(Task goal)
When you reach the line containing "それらの手段を使えないなら、ここでトラベル洗" in the records below, start copying exactly, and stop once you have copied the line containing "podržava). Važnost takvog uputa je 24 sata.".

Page-level text extractions:
• • • • •

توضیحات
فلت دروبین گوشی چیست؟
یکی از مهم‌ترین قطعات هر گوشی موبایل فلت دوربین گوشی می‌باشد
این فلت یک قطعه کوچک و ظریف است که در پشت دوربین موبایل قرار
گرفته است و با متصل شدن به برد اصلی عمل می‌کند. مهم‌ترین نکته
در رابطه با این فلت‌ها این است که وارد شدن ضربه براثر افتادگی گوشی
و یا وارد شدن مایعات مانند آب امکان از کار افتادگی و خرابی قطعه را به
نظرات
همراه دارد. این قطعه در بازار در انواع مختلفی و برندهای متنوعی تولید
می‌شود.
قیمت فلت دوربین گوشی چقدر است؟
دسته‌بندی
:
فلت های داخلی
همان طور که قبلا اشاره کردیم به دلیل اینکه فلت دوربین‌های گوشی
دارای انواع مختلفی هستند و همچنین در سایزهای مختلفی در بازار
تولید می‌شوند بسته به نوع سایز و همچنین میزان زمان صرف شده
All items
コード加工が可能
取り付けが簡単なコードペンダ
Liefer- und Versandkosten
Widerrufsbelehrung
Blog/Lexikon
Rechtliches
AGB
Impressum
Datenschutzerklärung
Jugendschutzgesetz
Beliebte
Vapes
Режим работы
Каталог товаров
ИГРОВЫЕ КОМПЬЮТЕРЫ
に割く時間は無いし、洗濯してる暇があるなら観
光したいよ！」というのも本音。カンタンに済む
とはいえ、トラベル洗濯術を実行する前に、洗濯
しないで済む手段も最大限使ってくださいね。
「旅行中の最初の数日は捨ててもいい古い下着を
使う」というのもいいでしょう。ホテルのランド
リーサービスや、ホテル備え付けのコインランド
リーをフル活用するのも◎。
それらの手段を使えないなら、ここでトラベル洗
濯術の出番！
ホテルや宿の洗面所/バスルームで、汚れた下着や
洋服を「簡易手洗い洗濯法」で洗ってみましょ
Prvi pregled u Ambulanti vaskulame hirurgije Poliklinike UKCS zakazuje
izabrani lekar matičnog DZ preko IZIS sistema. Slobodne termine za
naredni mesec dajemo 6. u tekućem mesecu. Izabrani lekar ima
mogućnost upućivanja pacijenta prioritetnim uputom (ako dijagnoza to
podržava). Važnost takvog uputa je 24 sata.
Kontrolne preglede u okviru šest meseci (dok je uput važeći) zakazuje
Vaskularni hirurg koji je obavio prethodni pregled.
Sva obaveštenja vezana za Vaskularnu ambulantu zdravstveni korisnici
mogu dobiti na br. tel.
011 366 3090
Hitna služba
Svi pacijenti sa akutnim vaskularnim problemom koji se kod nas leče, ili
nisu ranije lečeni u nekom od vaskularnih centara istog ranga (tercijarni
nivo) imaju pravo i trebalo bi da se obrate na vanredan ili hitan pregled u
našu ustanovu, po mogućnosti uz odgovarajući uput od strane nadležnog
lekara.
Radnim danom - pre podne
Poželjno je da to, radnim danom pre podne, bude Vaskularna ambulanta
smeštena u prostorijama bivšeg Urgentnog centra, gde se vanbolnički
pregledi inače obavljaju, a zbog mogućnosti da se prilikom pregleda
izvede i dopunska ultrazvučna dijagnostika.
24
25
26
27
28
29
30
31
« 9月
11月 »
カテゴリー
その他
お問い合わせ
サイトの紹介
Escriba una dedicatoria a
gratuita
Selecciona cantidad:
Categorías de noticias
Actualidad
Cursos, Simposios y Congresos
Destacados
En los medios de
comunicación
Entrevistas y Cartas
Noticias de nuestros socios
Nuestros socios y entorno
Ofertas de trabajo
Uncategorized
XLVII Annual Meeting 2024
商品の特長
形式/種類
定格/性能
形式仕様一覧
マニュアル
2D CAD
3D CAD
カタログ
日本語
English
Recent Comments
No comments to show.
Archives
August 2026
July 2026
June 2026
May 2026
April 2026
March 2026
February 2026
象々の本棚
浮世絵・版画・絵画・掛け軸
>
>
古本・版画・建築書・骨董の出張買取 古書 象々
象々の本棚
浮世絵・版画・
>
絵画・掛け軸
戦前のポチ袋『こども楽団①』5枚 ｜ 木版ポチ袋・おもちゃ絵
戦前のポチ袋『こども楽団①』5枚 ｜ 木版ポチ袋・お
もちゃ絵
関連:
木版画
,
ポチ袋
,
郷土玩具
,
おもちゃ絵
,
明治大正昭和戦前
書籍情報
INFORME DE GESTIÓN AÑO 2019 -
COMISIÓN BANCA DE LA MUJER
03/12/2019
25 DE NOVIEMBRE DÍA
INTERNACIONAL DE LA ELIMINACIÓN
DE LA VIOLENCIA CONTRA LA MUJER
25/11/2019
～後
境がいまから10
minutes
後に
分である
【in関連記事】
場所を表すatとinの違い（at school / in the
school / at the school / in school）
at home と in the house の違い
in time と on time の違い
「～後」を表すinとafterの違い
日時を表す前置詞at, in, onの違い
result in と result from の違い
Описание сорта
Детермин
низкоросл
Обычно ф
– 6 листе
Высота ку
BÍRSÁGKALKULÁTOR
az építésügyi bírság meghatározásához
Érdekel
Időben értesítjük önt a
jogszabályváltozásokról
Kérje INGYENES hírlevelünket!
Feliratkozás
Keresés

• • • • •

(Exercise solution)
それらの手段を使えないなら、ここでトラベル洗
濯術の出番！
ホテルや宿の洗面所/バスルームで、汚れた下着や
洋服を「簡易手洗い洗濯法」で洗ってみましょ
Prvi pregled u Ambulanti vaskulame hirurgije Poliklinike UKCS zakazuje
izabrani lekar matičnog DZ preko IZIS sistema. Slobodne termine za
naredni mesec dajemo 6. u tekućem mesecu. Izabrani lekar ima
mogućnost upućivanja pacijenta prioritetnim uputom (ako dijagnoza to
podržava). Važnost takvog uputa je 24 sata.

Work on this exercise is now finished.